What you need to do. Pick out each line below that contains the word "γνώριζα", and copy those lines.

++++++++++++++++++++

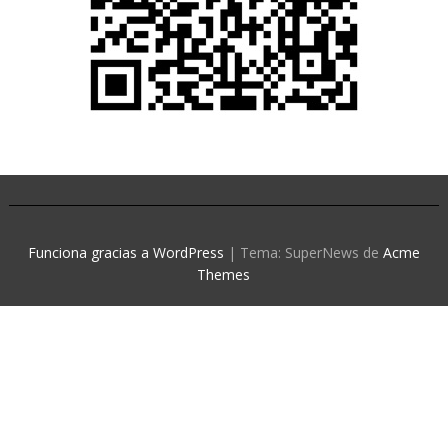
Funciona gracias a WordPress
|
Tema: SuperNews de
Acme
Themes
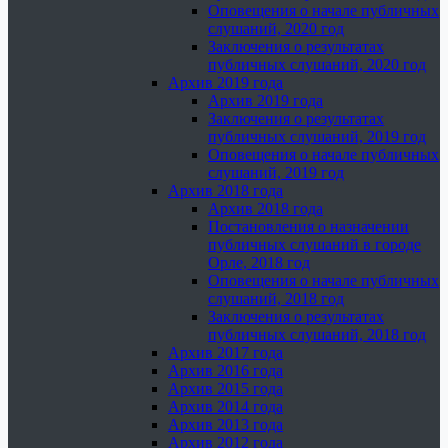
Оповещения о начале публичных
слушаний, 2020 год
Заключения о результатах
публичных слушаний, 2020 год
Архив 2019 года
Архив 2019 года
Заключения о результатах
публичных слушаний, 2019 год
Оповещения о начале публичных
слушаний, 2019 год
Архив 2018 года
Архив 2018 года
Постановления о назначении
публичных слушаний в городе
Орле, 2018 год
Оповещения о начале публичных
слушаний, 2018 год
Заключения о результатах
публичных слушаний, 2018 год
Архив 2017 года
Архив 2016 года
Архив 2015 года
Архив 2014 года
Архив 2013 года
Архив 2012 года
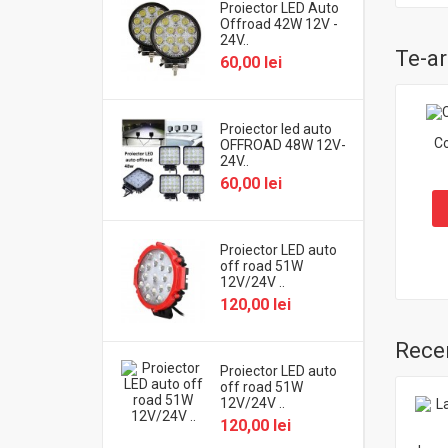
Proiector LED Auto
Offroad 42W 12V -
24V..
Te-ar
60,00 lei
Proiector led auto
Co
OFFROAD 48W 12V-
24V..
60,00 lei
Proiector LED auto
off road 51W
12V/24V ..
120,00 lei
Recen
Proiector LED auto
off road 51W
12V/24V ..
120,00 lei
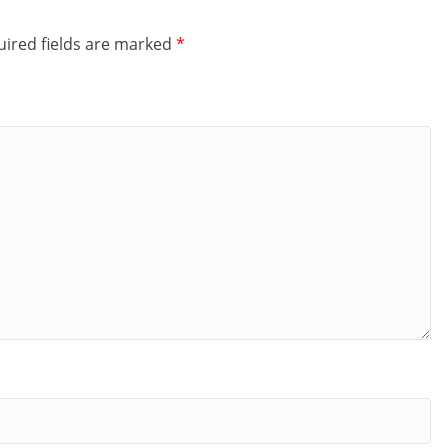
ired fields are marked
*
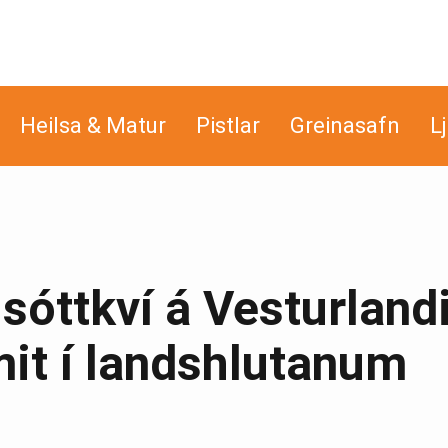
Heilsa & Matur
Pistlar
Greinasafn
L
sóttkví á Vesturland
it í landshlutanum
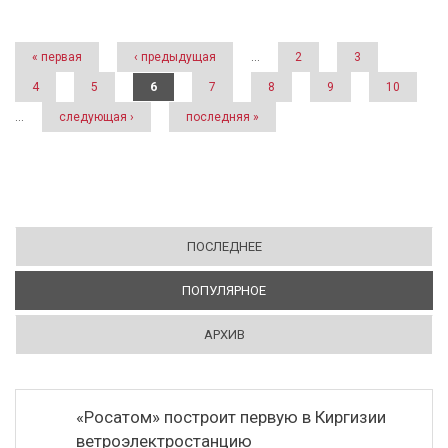
Страницы
« первая
‹ предыдущая
…
2
3
4
5
6
7
8
9
10
…
следующая ›
последняя »
ПОСЛЕДНЕЕ
ПОПУЛЯРНОЕ
(АКТИВНАЯ ВКЛАДКА)
АРХИВ
«Росатом» построит первую в Киргизии
ветроэлектростанцию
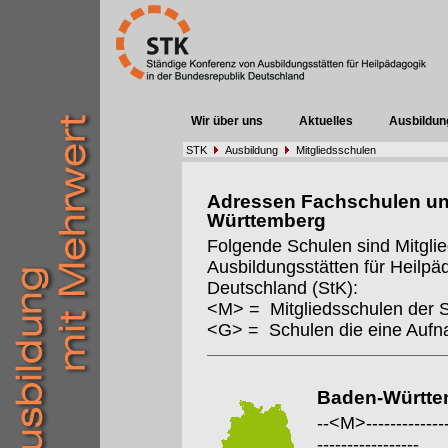
Wir über uns
Aktuelles
Ausbildun
STK
Ausbildung
Mitgliedsschulen
Adressen Fachschulen un
Württemberg
Folgende Schulen sind Mitgli
Ausbildungsstätten für Heilpä
Deutschland (StK):
<M> = Mitgliedsschulen der 
<G> = Schulen die eine Auf
Baden-Württe
--<M>---------------
-----------------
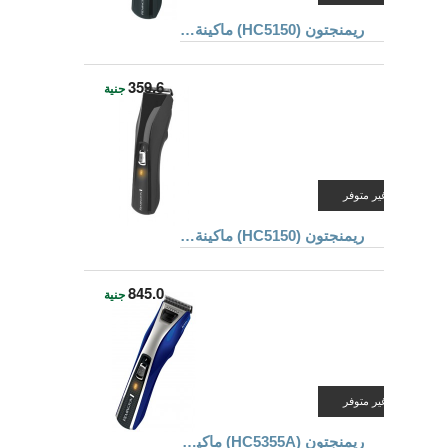
ريمنجتون (HC5150) ماكينة قص الشعر
359.6
جنية
غير متوفر
ريمنجتون (HC5150) ماكينة قص الشعر
845.0
جنية
غير متوفر
ريمنجتون (HC5355A) ماكينة قص الشعر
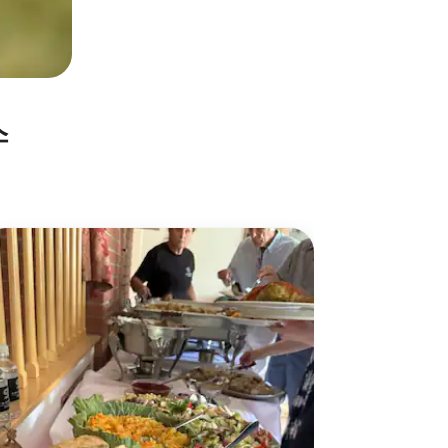
스
셰프 
저는 모든 
헌신적인 스
인 맛을 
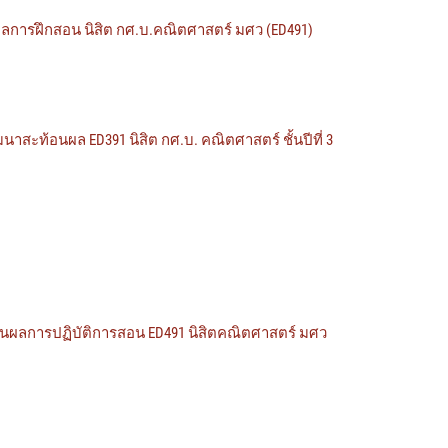
ารฝึกสอน นิสิต กศ.บ.คณิตศาสตร์ มศว (ED491)
ะท้อนผล ED391 นิสิต กศ.บ. คณิตศาสตร์ ชั้นปีที่ 3
อนผลการปฏิบัติการสอน ED491 นิสิตคณิตศาสตร์ มศว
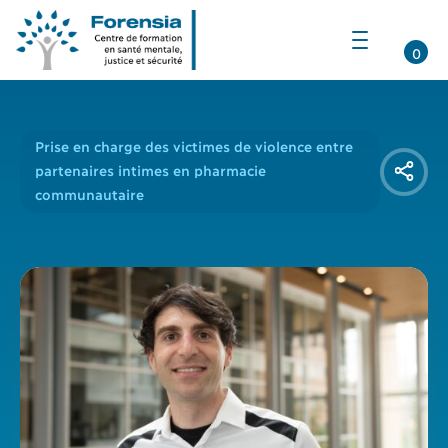
Ouvrir
la
0
navigation
du
site
Prise en charge des victimes de violence entre
partenaires intimes en pharmacie
communautaire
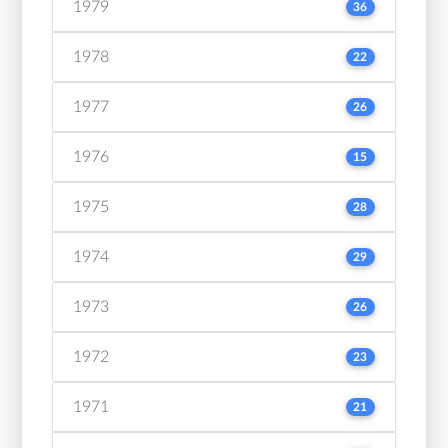
1979
36
1978
22
1977
26
1976
15
1975
28
1974
29
1973
26
1972
23
1971
21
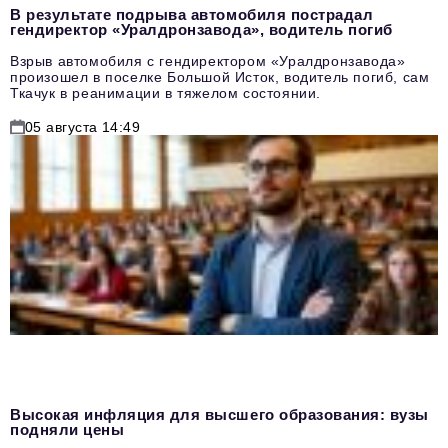
В результате подрыва автомобиля пострадал
гендиректор «Уралдронзавода», водитель погиб
Взрыв автомобиля с гендиректором «Уралдронзавода»
произошел в поселке Большой Исток, водитель погиб, сам
Ткачук в реанимации в тяжелом состоянии.
05 августа 14:49
Высокая инфляция для высшего образования: вузы
подняли цены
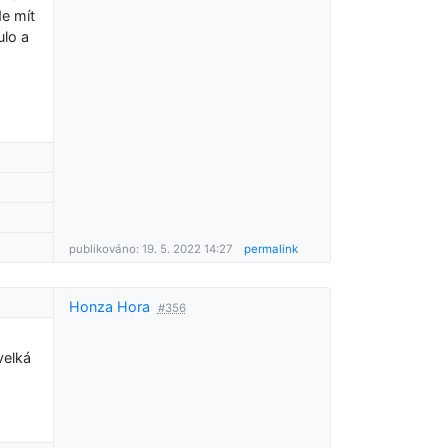
de mít
ulo a
publikováno: 19. 5. 2022 14:27
permalink
Honza Hora
#356
velká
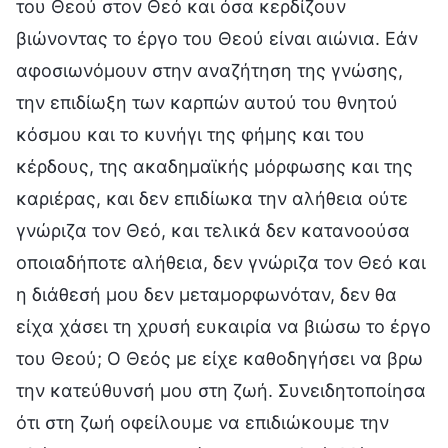
του Θεού στον Θεό και όσα κερδίζουν
βιώνοντας το έργο του Θεού είναι αιώνια. Εάν
αφοσιωνόμουν στην αναζήτηση της γνώσης,
την επιδίωξη των καρπών αυτού του θνητού
κόσμου και το κυνήγι της φήμης και του
κέρδους, της ακαδημαϊκής μόρφωσης και της
καριέρας, και δεν επιδίωκα την αλήθεια ούτε
γνώριζα τον Θεό, και τελικά δεν κατανοούσα
οποιαδήποτε αλήθεια, δεν γνώριζα τον Θεό και
η διάθεσή μου δεν μεταμορφωνόταν, δεν θα
είχα χάσει τη χρυσή ευκαιρία να βιώσω το έργο
του Θεού; Ο Θεός με είχε καθοδηγήσει να βρω
την κατεύθυνσή μου στη ζωή. Συνειδητοποίησα
ότι στη ζωή οφείλουμε να επιδιώκουμε την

++++++++++++++++++++

Solution.
γνώριζα τον Θεό, και τελικά δεν κατανοούσα
οποιαδήποτε αλήθεια, δεν γνώριζα τον Θεό και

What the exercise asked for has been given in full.